→ **Work task 1**
Reproduce every line of the stored data entries verbatim.

*** Source passage ***

Mohammad Qasim Fahim
Marshal Mohammad Qasim Fahim was an Afghan military commander and politician and the 2nd Marshal of Afghanistan who served as Vice President of Afghanistan from June 2002 until December 2004 and from November 2009 until his death. He was considered a powerful and influential figure during the Karzai Administration.
Affiliated with Ahmad Shah Massoud's Jamiat Islami party, Fahim captured the Afghan capital Kabul in the fall of 2001 from the Taliban government as a military commander of the Northern Alliance. Between December 2001 and December 2004, he served as Defense Minister under the Afghan Transitional Administration. In 2004, President Hamid Karzai provided Fahim the honorary title Marshal and a year later, he became member of the House of Elders. He later became a recipient of the Ahmad Shah Baba Medal. Fahim died due to natural causes in 2014; the president declared three days of national mourning in honor of him.

*** End of Source passage ***
*** Data shown ***

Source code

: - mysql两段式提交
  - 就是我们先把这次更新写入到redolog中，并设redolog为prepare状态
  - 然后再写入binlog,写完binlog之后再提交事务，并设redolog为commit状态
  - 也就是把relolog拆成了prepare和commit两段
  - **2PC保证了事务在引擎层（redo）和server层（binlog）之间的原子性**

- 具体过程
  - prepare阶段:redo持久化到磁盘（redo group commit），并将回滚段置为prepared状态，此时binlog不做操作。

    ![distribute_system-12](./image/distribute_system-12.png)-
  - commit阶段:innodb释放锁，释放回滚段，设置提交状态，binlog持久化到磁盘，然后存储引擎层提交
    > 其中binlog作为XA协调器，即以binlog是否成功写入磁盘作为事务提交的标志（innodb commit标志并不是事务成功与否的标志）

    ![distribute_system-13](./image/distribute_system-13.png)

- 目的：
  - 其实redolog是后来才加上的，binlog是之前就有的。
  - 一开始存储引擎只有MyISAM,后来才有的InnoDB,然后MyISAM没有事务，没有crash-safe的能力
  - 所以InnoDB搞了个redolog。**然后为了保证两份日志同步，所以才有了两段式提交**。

*** End of Data shown ***

→ **Work task 2**
Resume the passage on Mohammad Qasim Fahim, picking up after its final sentence.

→ **Task answer 1**
Source code

: - mysql两段式提交
  - 就是我们先把这次更新写入到redolog中，并设redolog为prepare状态
  - 然后再写入binlog,写完binlog之后再提交事务，并设redolog为commit状态
  - 也就是把relolog拆成了prepare和commit两段
  - **2PC保证了事务在引擎层（redo）和server层（binlog）之间的原子性**

- 具体过程
  - prepare阶段:redo持久化到磁盘（redo group commit），并将回滚段置为prepared状态，此时binlog不做操作。

    ![distribute_system-12](./image/distribute_system-12.png)-
  - commit阶段:innodb释放锁，释放回滚段，设置提交状态，binlog持久化到磁盘，然后存储引擎层提交
    > 其中binlog作为XA协调器，即以binlog是否成功写入磁盘作为事务提交的标志（innodb commit标志并不是事务成功与否的标志）

    ![distribute_system-13](./image/distribute_system-13.png)

- 目的：
  - 其实redolog是后来才加上的，binlog是之前就有的。
  - 一开始存储引擎只有MyISAM,后来才有的InnoDB,然后MyISAM没有事务，没有crash-safe的能力
  - 所以InnoDB搞了个redolog。**然后为了保证两份日志同步，所以才有了两段式提交**。

→ **Task answer 2**
Early years
Fahim was born in Omarz, a small village in the Panjshir Province of Afghanistan and is of Tajik ethnicity. He was the son of Qala Dar from the Panjshir Valley. He is reported to have finished his studies in Islamic Sharia law at an Arabic institute in Kabul in 1977. Most reports show that he had been fighting the Communist rulers since the late 70s. A TOLOnews video chronicling his life reports that Fahim joined the Muslim Youth Movement of Afghanistan while he was still in college.He fled Afghanistan after the Communist coup of 1978, he became a refugee in Peshawar. He returned to Panjshir and began to work under Commander Ahmad Shah Masood.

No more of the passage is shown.